- **Фрагмент документа**
........
Нет, по смерти, невидимкой
Буду вкруг тебя летать...
Стану всюду развевать
Легким уст прикосновеньем

Как зефира дуновеньем (приди... как легкий луч иль дуновенье)...

Тонкий запах свежих роз...

Отличие Заклинания от окончания Гяура и от [Le] Revenant в том, что у Байрона призрак Лейлы сам является герою; в стихотворении Парни поэт обещает своей возлюбленной, что он явится к ней. В Заклинании поэт вызывает „Лейлу”. В этом отношении пушкинское стихотворение стоит ближе к An Invocation, но также и к державинскому Призыванию и явлению Плениры:

Приди ко мне, Пленира,
В блистании луны,
В дыхании зефира,
Во мраке тишины.
Приди в подобьи тени,
В мечте иль легком сне,
И, седши на колени,
Прижмися к сердцу мне...

Сходство символики очевидно. Как и Пушкин, Державин не представляет себе заранее, как, в какой форме осуществится „явление” умершей возлюбленной. Стихотворение Державина навеяно действительным переживанием. На другой день после смерти Плениры31 он почувствовал в утреннем полусне то, что рассказано им во второй половине стихотворения:

Я вижу: ты в тумане
Течешь ко мне рекой!
Пленира на диване
Простерлась надо мной,
И легким осязаньем
Уст сладостных твоих,
Как ветерок дыханьем,
В объятиях своих
Меня ты утешаешь
И шепчешь нежно в слух...

Замечательно, что и державинское стихотворение тоже так близко напоминает Le Revenant, что трудно удержаться от предположения о зависимости - и именно от подлинника, т.к. перевод Батюшкова появился только в 1810 г., а Призываниe [и явление Плениры] написано в год кончины Плениры (1794). Приведу наиболее показательные места:

Si du sein de la nuit profonde
on peut revenir en ce monde,
je viendrai, n’en doutez pas...
Souvent du zéphyr le plus doux
je prendrai l’haleine insensible...
Quand je reverrai les attraits
qu’effleura ma main caressante,
ma voix amoureuse et touchante
pourra murmurer les regrets...32

В молодости Державин совершенно не знал французского языка. Впоследствии он немного научился ему. В том, что он был в состоянии понять такого легкого автора, как Парни, нет ничего невозможного. Перевел же он Цирцею Ж. Ж. Руссо. Отношение Державина к французской поэзии аналогично отношению Пушкина к немецкой: отдаленное и случайное знакомство, не - абсолютное незнание.
........
- **Задание**
Пожалуйста, объясните в одном–трех предложениях, почему, согласно фрагменту выше, речь может идти о зависимости стихотворения Державина именно от французского подлинника, а не от перевода Батюшкова.

- **Исходные данные**
........
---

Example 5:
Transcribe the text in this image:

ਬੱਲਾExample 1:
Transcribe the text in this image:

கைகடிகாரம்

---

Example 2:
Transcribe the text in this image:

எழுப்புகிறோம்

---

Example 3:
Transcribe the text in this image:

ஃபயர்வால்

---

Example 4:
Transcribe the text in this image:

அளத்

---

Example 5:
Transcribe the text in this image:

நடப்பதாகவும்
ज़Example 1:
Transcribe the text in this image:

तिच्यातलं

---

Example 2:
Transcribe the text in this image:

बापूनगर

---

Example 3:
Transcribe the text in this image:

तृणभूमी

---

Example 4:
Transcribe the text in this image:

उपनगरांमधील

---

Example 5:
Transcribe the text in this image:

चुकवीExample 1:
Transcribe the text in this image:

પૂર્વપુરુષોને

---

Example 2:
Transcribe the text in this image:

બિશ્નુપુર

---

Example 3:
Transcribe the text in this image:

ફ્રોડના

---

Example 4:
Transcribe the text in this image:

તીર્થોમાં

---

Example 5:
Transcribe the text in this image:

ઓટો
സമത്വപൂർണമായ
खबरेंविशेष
........
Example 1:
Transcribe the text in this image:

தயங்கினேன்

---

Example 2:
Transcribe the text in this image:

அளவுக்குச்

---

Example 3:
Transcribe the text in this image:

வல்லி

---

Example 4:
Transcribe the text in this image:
........
- **Выполненное задание**
Перевод Батюшкова появился только в 1810 году, а «Призывание и явление Плениры» Державин написал в 1794 году, в год кончины Плениры. Поэтому Державин мог опираться лишь на подлинник.